'No evidence' of plans by Stalin to attack Germany
17:37 01/09/2009 MOSCOW, September 1 (RIA Novosti) - There is no evidence suggesting that Joseph Stalin planned to attack Nazi Germany in the 1930s-40s, a Russian Foreign Intelligence Service (SVR) official said on Tuesday.
Maj. Gen. Lev Sotskov, who compiled a collection of recently declassified documents, entitled Polish Policy Secrets: 1935-45, told a news conference hosted by RIA Novosti that the Soviet General Staff had "never received any orders to start planning an operation against Germany."
"No such plans were ever developed," he said.

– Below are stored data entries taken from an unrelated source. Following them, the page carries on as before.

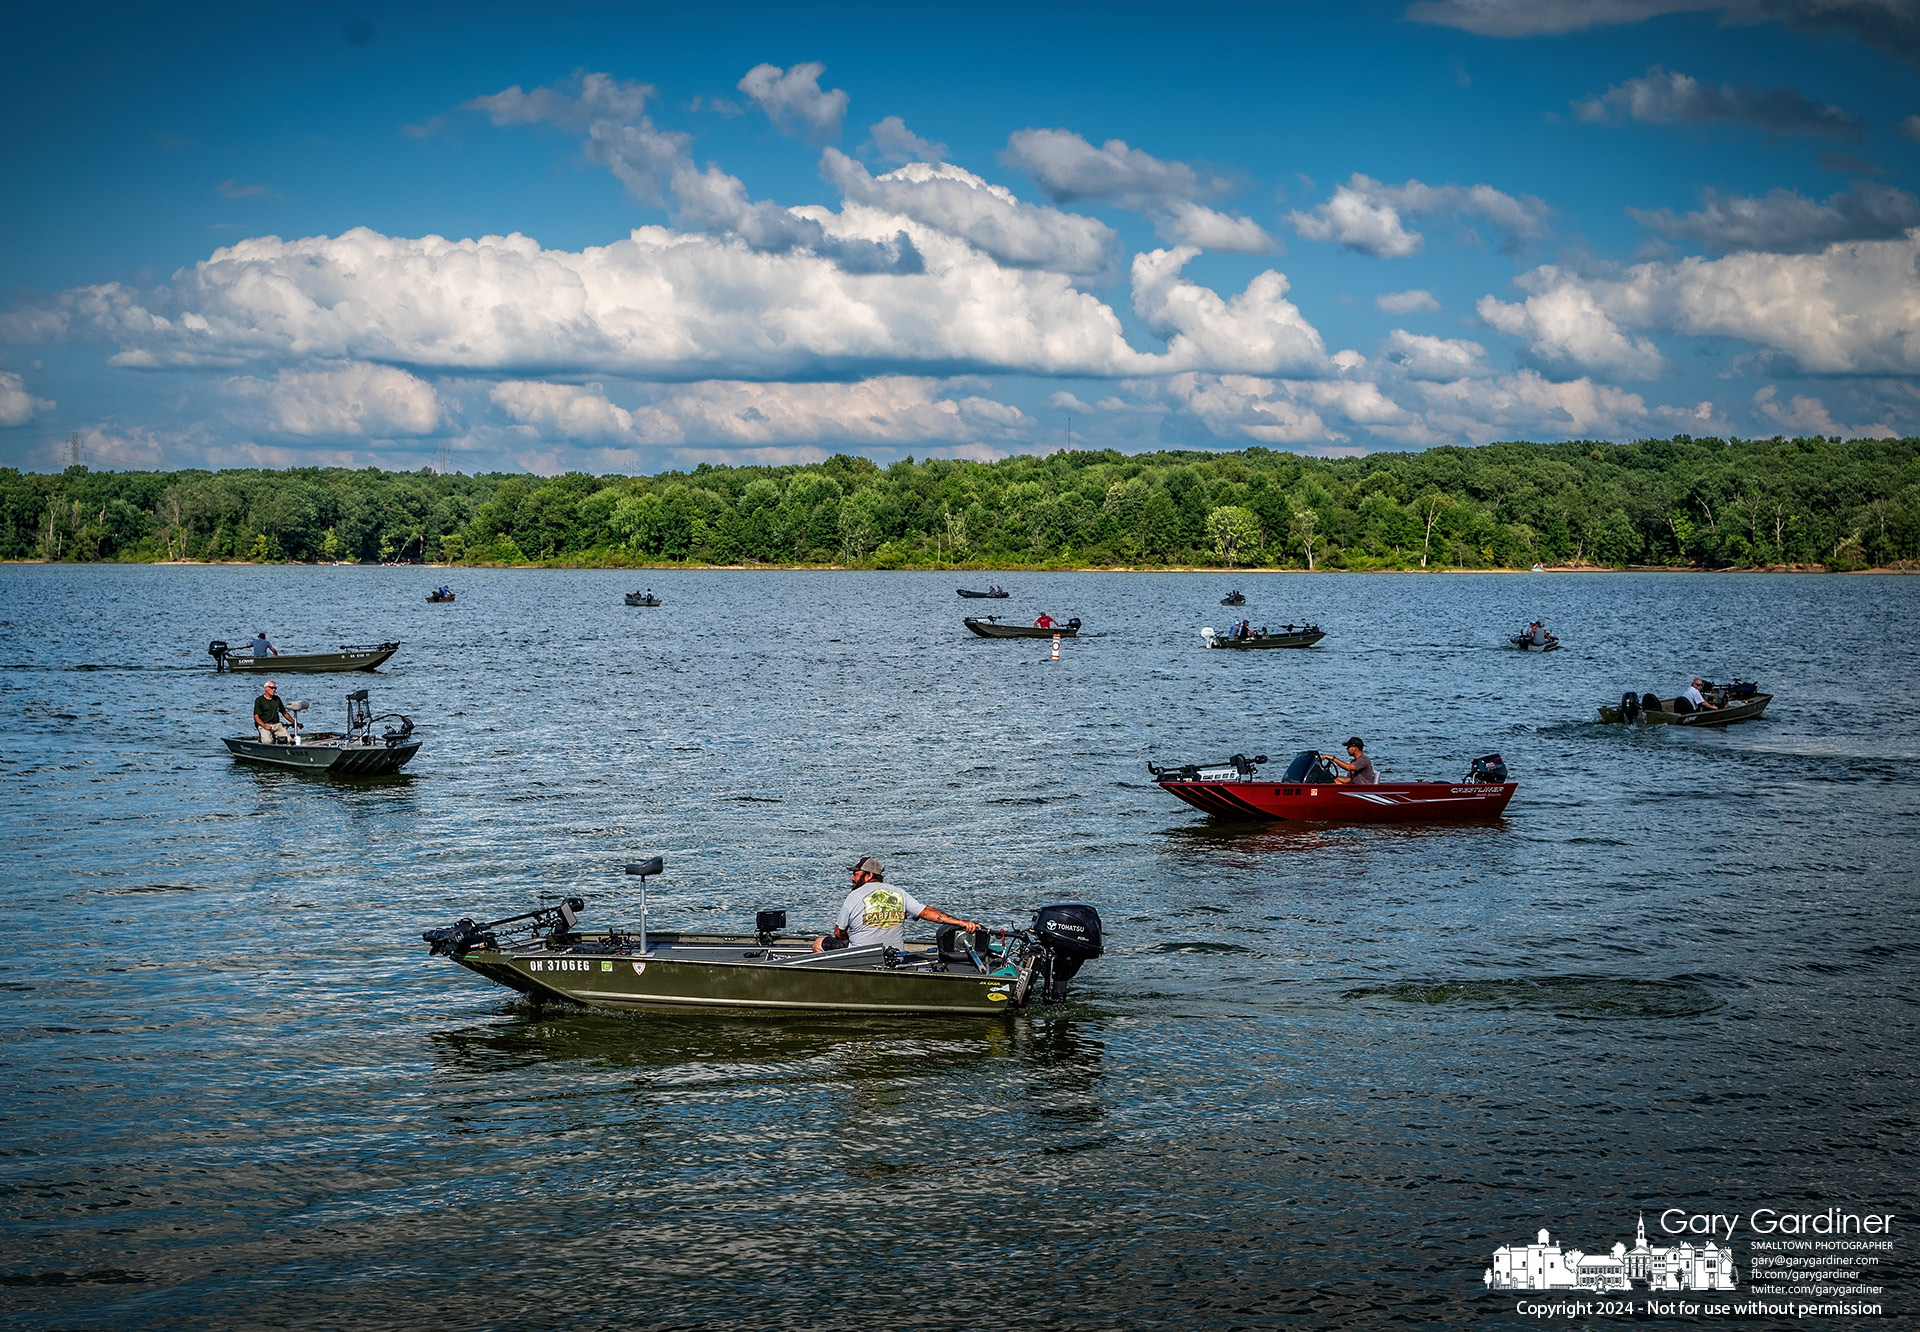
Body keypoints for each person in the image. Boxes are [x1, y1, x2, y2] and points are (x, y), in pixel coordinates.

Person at [812, 857, 981, 953]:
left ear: (869, 875)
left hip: (861, 956)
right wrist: (961, 923)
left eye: (856, 874)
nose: (852, 878)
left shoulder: (853, 896)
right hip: (895, 953)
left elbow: (838, 932)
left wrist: (851, 940)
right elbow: (928, 913)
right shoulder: (899, 893)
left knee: (819, 942)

The collection includes Polish foreign and domestic policy reviews, letters and briefs from Polish ambassadors and military attaches, and a selection of telegrams from Polish diplomatic missions. It is timed to coincide with the 70th anniversary of the outbreak of World War II, which began with Germany's attack on Poland on September 1, 1939.
Sotskov said that declassification of the documents would help improve Polish-Russian relations.
Asked about Poland's foreign policy ahead of World War II, he said "Poland could have done much more to help create a collective security system."
He added that historical clarity could not harm Russia's relations with Poland, pointing out that Russian Prime Minister Vladimir Putin had just arrived in the former Warsaw Pact country to attend international events in Gdansk to commemorate the 70th anniversary of the start of WWII.
Moscow has been angered by attempts to challenge the Soviet Union's role in the war, which claimed the lives of 27 million Soviet nationals, according to official figures. Ex-Soviet states, including Poland, Ukraine and the Baltic countries, view Stalin's Soviet Union as an aggressor.